Generating plasmonic heterostructures by cation exchange and redox reactions of covellite CuS nanocrystals with Au3+ ions

Abstract

We demonstrate the fabrication of various types of heterostructures, including core–shells and dimers. This is achieved by reacting platelet-shaped covellite (CuS) nanocrystals (NCs) with Au³⁺ ions under various reaction conditions: the exposure of CuS NCs to Au³⁺ ions, in the presence or in the absence of ascorbic acid (AA), leads to the formation of CuS@Au core–shell nanostructures; the reaction of CuS NCs with Au³⁺ ions in the presence of oleylamine (OM) leads to the formation of CuS@Au₂S; the presence of both OM and AA leads to the formation of Au/CuS dimers.

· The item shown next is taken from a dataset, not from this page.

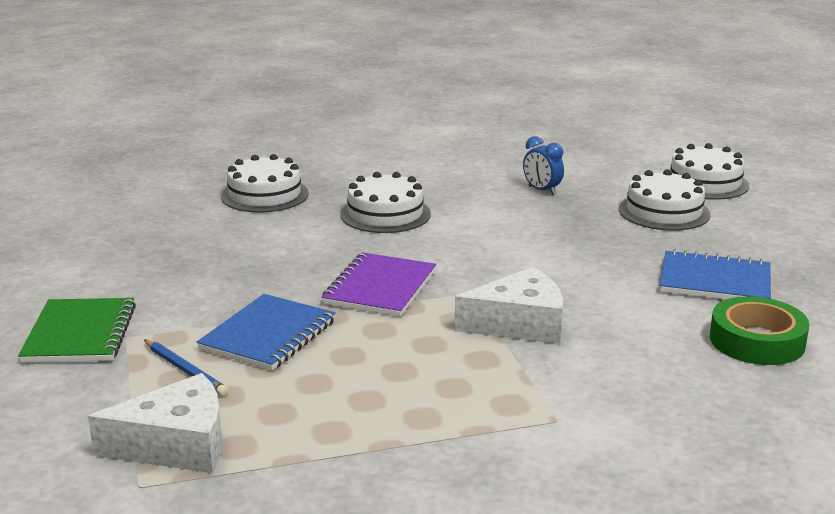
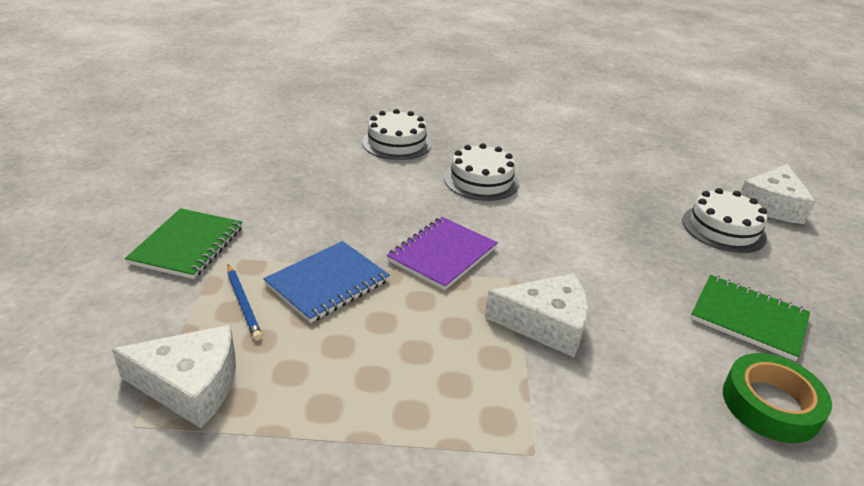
camera: 15 degrees right, 10 degrees up
(542, 190) = (621, 184): blue clock -> none
(705, 183) = (771, 205): white cake -> white cheese
(715, 281) = (748, 318): blue notebook -> green notebook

Depending on which condition is chosen, either cation exchange (CE) between gold and copper ions is predominant (leading to amorphous Au₂S) or the reduction of Au³⁺ leads to the nucleation of metallic Au domains (which are operated by the AA). In the heterostructures achieved by CE, the Au₂S shell is almost entirely amorphous, and can be converted to polycrystalline upon electron beam irradiation. Finally, when both oleylamine and AA are present in the reaction environment, Au/CuS dimers are formed due to the reduction of Au³⁺ to metallic Au domains which nucleate on top of the CuS seeds. The experimental dual plasmonic bands of the CuS@Au core–shells and Au/CuS dimers are in agreement with the theoretical optical simulations. The procedures described here enable the synthesis of core–shell nanostructures with tunable localized surface plasmon resonances (LSPRs) in the near-infrared (NIR) region, and of plasmonic metal/semiconductor heterostructures with LSPRs in both the NIR and the visible regions.